▸ **ASSIGNMENT**:
Copy out every line of the records that contains the word "intervenir". Match case exactly.

▸ **SOURCE INFORMATION**:
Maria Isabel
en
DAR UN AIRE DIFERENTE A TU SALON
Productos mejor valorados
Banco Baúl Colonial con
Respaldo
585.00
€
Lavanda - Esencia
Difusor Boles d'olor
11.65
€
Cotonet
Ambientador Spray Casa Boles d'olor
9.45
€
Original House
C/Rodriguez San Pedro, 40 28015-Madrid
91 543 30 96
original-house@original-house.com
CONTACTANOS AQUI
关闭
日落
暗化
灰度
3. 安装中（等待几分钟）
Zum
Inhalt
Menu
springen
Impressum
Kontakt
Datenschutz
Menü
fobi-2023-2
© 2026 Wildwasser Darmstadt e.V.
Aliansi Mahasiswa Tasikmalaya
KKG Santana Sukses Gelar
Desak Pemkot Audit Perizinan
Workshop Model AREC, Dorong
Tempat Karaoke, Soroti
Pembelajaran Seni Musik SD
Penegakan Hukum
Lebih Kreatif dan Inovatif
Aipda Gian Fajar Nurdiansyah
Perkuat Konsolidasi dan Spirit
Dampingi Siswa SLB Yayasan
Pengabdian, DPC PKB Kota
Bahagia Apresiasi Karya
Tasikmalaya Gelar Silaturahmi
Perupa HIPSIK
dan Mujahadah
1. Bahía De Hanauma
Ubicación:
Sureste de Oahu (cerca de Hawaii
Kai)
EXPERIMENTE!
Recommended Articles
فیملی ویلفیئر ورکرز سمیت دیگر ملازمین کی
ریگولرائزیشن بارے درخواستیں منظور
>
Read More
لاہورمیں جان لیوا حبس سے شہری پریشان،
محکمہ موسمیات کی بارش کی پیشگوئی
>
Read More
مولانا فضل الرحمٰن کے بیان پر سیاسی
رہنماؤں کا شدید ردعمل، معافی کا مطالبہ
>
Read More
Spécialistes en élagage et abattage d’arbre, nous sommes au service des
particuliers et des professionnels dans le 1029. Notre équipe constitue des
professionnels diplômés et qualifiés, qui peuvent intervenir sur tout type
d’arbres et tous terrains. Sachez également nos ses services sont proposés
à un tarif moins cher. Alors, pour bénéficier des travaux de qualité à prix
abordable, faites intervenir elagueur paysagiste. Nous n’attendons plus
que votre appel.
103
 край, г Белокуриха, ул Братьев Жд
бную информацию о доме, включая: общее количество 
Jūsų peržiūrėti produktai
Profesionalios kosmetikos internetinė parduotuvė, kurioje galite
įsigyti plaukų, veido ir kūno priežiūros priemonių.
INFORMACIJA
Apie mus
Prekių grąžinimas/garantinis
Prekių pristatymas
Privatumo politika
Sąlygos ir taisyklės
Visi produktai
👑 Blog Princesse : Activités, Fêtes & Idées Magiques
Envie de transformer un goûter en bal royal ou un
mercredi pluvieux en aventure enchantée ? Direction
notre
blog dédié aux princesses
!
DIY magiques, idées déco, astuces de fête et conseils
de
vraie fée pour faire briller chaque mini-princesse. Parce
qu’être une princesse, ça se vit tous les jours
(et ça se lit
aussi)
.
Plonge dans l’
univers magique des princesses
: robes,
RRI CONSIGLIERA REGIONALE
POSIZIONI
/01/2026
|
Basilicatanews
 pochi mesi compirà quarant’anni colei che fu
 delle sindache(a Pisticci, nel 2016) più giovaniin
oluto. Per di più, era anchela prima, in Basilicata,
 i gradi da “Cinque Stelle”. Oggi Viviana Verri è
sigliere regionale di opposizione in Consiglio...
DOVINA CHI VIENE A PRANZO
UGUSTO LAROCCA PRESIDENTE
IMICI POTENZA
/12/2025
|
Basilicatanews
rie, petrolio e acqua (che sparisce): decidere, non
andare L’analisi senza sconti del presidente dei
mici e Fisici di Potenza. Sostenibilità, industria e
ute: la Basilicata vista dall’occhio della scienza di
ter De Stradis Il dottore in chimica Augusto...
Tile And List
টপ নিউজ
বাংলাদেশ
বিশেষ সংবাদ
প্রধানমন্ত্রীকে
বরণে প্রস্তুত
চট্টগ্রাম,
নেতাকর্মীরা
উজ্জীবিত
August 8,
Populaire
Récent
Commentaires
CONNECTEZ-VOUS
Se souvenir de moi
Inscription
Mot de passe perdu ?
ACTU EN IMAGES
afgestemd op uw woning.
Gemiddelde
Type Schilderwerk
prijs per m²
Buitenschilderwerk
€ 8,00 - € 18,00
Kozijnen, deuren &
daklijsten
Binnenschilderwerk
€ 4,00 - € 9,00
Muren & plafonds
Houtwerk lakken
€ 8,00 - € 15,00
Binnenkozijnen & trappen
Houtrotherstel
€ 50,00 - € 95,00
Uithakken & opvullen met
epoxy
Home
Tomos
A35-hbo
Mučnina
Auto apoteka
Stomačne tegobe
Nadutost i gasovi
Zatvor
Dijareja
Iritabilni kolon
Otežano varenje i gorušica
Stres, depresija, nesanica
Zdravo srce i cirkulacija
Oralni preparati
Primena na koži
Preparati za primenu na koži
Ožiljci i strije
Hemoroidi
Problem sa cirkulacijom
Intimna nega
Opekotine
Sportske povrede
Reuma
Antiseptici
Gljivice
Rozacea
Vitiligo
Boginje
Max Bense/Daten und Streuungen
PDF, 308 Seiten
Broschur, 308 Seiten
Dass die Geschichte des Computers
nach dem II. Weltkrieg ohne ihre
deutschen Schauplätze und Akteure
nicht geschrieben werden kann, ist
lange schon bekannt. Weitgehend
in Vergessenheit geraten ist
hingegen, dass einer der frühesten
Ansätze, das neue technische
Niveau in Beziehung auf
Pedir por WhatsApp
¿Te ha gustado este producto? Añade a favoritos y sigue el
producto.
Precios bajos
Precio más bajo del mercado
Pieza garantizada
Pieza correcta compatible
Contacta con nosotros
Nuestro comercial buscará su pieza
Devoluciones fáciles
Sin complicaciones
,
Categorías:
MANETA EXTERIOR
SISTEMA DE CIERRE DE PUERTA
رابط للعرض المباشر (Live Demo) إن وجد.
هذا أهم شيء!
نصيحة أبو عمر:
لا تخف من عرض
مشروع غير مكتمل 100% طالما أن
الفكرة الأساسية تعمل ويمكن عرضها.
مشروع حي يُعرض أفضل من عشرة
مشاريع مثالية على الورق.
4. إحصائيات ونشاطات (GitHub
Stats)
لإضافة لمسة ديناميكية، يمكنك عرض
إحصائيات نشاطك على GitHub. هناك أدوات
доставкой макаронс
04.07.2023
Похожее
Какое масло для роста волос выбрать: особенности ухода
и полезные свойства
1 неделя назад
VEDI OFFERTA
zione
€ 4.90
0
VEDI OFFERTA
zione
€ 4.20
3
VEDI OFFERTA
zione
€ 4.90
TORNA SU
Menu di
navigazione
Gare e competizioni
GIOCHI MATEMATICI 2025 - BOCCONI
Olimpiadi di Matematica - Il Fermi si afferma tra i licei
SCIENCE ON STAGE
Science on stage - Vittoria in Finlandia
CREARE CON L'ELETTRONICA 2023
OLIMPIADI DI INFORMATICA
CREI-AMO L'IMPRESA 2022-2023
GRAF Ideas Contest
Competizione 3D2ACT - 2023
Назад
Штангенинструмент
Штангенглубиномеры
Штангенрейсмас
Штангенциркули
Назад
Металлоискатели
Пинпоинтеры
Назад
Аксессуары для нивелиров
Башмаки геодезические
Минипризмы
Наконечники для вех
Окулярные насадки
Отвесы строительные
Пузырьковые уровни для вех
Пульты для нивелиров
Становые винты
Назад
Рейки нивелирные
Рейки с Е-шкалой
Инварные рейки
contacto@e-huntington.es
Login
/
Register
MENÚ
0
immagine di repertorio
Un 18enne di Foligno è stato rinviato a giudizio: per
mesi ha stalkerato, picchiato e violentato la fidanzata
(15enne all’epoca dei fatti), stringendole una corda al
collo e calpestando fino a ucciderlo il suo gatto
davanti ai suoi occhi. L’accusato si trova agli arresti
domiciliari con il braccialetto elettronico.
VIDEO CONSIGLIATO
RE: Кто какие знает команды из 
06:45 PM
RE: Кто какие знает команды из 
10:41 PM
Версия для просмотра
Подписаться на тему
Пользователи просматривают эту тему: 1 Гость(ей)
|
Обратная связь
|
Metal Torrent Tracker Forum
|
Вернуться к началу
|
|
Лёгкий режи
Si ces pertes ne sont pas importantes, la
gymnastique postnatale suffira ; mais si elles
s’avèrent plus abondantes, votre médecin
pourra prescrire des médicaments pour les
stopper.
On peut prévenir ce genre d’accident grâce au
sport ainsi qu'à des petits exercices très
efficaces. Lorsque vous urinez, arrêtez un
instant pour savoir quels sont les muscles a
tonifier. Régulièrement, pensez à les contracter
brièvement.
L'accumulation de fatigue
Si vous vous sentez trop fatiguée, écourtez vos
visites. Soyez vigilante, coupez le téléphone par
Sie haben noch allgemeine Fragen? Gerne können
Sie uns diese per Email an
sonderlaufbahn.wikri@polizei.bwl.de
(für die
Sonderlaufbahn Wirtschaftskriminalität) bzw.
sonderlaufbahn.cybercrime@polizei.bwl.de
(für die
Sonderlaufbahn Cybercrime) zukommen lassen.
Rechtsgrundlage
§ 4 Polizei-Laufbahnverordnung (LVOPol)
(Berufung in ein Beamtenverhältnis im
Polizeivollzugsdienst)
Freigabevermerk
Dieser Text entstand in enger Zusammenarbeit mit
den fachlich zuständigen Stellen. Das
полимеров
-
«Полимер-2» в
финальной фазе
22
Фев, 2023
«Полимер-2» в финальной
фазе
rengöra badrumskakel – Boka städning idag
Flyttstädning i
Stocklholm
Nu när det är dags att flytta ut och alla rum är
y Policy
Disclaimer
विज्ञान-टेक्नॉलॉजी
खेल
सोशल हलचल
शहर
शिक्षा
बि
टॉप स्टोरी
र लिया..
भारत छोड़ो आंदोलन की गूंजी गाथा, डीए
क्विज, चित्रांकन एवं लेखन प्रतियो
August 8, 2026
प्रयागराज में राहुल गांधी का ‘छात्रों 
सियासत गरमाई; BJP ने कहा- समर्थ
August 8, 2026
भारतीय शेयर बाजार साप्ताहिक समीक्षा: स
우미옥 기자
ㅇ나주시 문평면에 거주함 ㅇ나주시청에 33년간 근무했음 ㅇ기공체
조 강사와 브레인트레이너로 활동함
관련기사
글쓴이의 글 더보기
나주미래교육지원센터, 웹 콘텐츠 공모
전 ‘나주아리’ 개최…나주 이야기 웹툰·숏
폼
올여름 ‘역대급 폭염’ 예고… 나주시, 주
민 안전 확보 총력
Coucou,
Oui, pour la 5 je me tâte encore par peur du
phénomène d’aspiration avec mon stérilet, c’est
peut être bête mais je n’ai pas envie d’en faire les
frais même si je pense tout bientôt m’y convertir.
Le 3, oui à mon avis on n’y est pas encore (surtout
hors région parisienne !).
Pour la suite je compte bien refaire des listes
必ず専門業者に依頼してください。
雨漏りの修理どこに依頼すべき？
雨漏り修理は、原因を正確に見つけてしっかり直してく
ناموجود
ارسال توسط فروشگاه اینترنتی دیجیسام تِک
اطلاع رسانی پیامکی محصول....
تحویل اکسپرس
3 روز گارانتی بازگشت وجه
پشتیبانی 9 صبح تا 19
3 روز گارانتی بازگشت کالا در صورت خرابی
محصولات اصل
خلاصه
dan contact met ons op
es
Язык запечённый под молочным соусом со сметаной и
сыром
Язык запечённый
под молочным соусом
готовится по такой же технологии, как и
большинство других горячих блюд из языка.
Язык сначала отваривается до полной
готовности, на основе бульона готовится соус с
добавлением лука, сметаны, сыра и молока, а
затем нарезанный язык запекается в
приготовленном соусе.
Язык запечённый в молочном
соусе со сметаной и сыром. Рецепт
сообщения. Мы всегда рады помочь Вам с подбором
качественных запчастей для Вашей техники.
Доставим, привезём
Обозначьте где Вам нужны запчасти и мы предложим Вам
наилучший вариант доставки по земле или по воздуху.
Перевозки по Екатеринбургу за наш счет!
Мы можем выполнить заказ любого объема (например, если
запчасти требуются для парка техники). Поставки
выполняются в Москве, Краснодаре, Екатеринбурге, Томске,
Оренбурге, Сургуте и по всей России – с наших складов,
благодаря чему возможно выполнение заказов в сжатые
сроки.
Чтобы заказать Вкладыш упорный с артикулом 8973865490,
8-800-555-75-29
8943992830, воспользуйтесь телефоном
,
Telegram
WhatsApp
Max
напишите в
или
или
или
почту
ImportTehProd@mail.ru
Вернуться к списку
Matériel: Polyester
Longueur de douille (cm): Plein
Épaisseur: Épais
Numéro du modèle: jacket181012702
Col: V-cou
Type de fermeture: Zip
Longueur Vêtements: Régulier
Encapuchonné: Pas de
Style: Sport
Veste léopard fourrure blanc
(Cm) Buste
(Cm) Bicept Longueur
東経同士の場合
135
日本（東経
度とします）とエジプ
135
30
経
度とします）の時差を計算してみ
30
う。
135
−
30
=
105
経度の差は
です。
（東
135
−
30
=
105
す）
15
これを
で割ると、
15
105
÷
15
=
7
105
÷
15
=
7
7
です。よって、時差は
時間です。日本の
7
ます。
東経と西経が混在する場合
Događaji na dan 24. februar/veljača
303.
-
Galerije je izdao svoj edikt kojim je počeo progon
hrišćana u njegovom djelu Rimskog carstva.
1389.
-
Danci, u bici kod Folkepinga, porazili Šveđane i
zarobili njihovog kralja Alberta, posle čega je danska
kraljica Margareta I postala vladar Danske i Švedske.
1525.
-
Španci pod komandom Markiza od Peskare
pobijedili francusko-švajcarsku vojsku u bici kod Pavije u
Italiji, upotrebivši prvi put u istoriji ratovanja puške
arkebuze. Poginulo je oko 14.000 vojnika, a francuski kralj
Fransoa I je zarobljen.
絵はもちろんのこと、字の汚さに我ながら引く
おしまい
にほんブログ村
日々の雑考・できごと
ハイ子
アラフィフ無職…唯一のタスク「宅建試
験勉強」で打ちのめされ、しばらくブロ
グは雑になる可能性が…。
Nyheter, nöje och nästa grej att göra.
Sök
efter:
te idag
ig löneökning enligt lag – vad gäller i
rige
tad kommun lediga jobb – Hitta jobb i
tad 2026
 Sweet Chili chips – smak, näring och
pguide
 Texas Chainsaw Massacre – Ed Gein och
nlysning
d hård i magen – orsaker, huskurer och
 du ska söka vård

▸ **TASK SOLUTION**:
professionnels diplômés et qualifiés, qui peuvent intervenir sur tout type
abordable, faites intervenir elagueur paysagiste. Nous n’attendons plus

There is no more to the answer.